_PROBLEM TO WORK ON_
When you reach the line in the listing below that contains "pinky tip: (549, 476)", begin returning lines exactly as written, and stop after the line that contains "index dip: (490, 390)". Return no other lines.

*** MATERIAL PROVIDED ***

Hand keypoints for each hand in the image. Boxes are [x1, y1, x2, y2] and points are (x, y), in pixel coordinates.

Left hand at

*** End of MATERIAL PROVIDED ***
*** MATERIAL PROVIDED ***

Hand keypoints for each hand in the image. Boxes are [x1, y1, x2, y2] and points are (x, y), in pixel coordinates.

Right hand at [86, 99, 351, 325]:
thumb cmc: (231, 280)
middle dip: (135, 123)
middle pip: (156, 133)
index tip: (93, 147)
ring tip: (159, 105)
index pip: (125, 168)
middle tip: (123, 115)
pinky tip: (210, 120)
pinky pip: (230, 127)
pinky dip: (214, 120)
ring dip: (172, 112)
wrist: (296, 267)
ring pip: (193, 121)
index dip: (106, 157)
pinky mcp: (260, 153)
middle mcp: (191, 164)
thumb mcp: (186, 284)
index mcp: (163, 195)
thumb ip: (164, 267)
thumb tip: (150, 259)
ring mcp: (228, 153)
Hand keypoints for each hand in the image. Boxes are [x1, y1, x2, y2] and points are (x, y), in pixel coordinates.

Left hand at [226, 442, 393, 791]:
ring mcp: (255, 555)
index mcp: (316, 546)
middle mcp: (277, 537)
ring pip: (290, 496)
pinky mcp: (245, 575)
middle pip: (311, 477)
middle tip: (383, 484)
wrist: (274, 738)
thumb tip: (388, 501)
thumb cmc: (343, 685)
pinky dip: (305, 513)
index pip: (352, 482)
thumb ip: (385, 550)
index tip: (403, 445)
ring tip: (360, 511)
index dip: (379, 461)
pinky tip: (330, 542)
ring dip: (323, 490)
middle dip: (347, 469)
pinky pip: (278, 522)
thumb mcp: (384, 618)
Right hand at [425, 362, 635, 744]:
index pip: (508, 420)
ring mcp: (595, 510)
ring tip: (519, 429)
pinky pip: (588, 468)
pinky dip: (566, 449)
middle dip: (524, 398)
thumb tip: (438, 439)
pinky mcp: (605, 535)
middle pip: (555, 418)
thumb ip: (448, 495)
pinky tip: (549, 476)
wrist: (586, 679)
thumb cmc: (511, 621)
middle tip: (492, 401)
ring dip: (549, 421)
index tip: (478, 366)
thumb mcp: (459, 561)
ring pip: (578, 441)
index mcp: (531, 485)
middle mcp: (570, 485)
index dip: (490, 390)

*** End of MATERIAL PROVIDED ***

_ANSWER SECTION_
pinky tip: (549, 476)
wrist: (586, 679)
thumb cmc: (511, 621)
middle tip: (492, 401)
ring dip: (549, 421)
index tip: (478, 366)
thumb mcp: (459, 561)
ring pip: (578, 441)
index mcp: (531, 485)
middle mcp: (570, 485)
index dip: (490, 390)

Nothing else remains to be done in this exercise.